Patient immunodéprimés
Les maladies qui entraînent une immunodépression représentent un groupe très
Hétérogène de pathologies, allant des plus rares (déficits immunitaires congénitaux) à des pathologies beaucoup plus fréquentes (cancer, corticothérapie, syndrome d’immunodéficience acquise …)
Les patients immunodéprimés ont une susceptibilité élevée aux infections qui doit être prise en compte par l’odontologiste lors de sa prise en charge.
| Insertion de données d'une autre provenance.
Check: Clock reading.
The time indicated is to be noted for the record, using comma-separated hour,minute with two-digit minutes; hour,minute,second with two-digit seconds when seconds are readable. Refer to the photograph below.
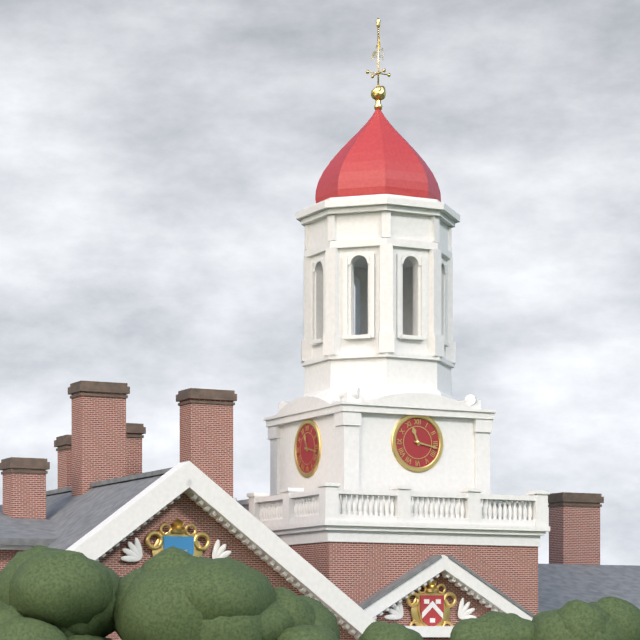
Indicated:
11,17
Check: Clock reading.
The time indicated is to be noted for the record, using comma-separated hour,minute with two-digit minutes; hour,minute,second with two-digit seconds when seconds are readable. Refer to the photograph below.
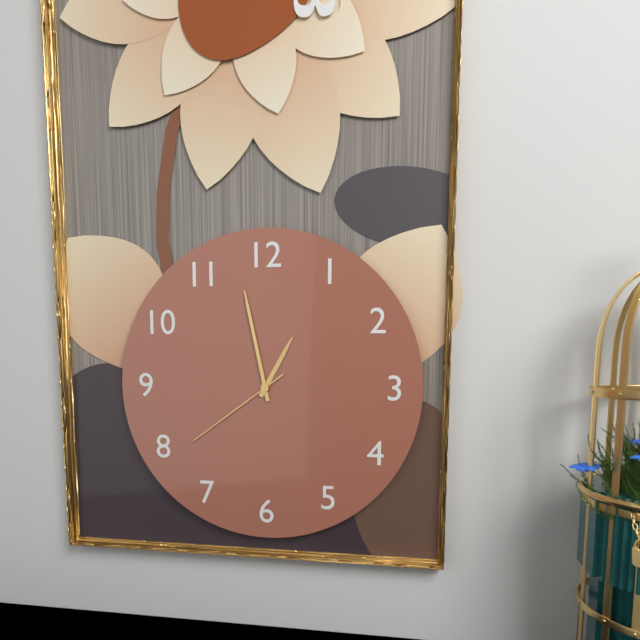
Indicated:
12,58,39
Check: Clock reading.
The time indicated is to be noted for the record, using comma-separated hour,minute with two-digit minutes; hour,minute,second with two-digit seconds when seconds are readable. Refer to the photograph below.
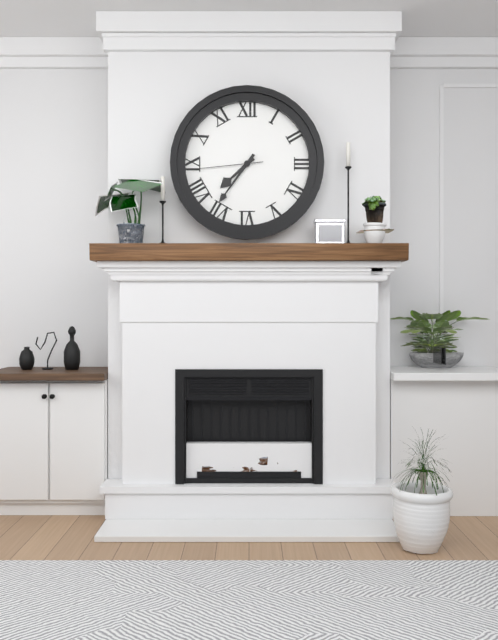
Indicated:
7,36,44
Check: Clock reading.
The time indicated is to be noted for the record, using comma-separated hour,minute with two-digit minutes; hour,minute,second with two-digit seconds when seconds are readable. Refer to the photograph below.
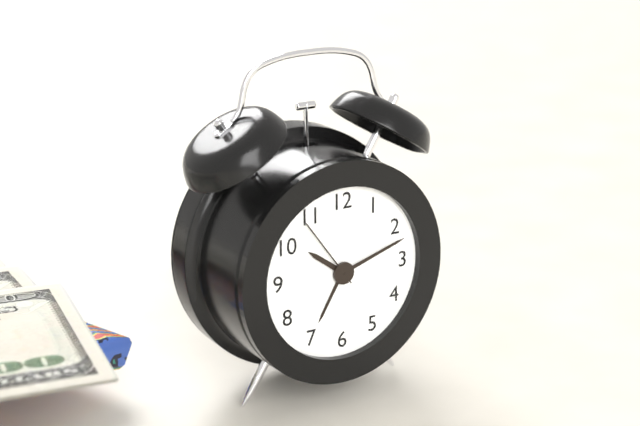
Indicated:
10,12,54
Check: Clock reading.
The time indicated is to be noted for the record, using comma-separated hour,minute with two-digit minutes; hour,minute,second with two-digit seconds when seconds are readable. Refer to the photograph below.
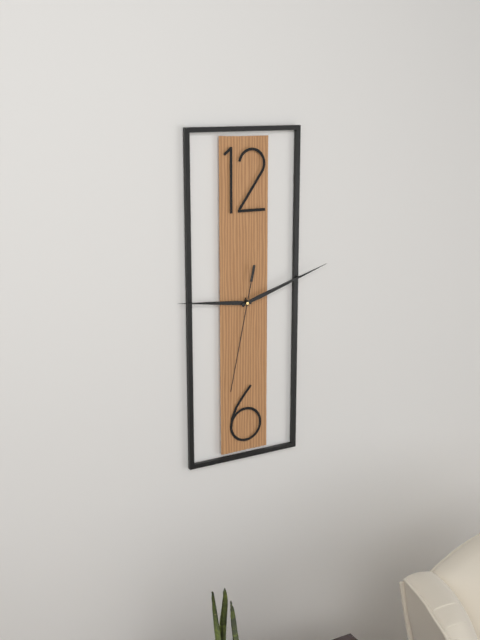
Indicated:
9,12,32
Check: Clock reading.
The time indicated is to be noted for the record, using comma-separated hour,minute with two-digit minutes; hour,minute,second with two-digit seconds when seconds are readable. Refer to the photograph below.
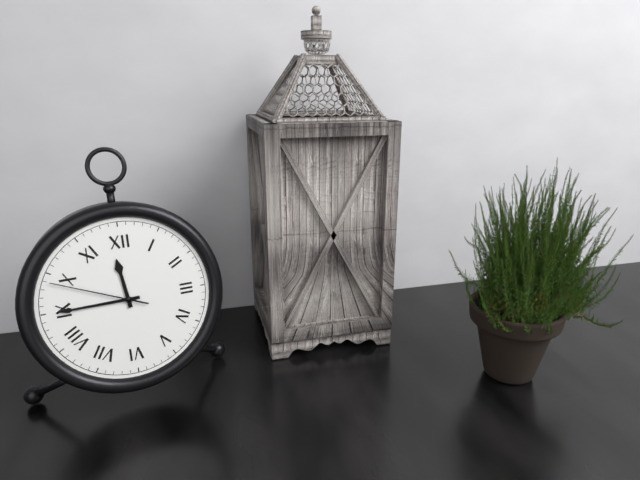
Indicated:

Son rôle, en concertation étroite avec le médecin en charge du patient, est de Contrôler les foyers infectieux intra buccaux et prévenir leur dissémination systémique.
- Définition:
Les patients immunodéprimés présentent un dysfonctionnement d’un ouPlusieurs éléments du système immunitaire
- Le système immunitaire est composé d’un ensemble de cellules Lymphocytes, polynucléaires, monocytes et macrophages); c’est L’immunité cellulaire et de molécules (cytokine et complément) c’est l’immunité humorale,
- Dont le rôle est d’assurer l’intégrité de l’organisme en le protégeant contre les substances étrangères ou les agents infectieux auquel il est exposé
- Les déficits immunitaires peuvent toucher l’immunité cellulaire ou l’immunité humorale.
- Etiologie :
2.1- l’immunodépression primitive:
Il s’agit de maladies héréditaires rares, causées par une anomalie génétique pouvant altérer la maturation lymphocytaire, entraîner un déficit quantitatif ou qualitatif des cellules phagocytaires ou, enfin, entraîner un déficit en complément.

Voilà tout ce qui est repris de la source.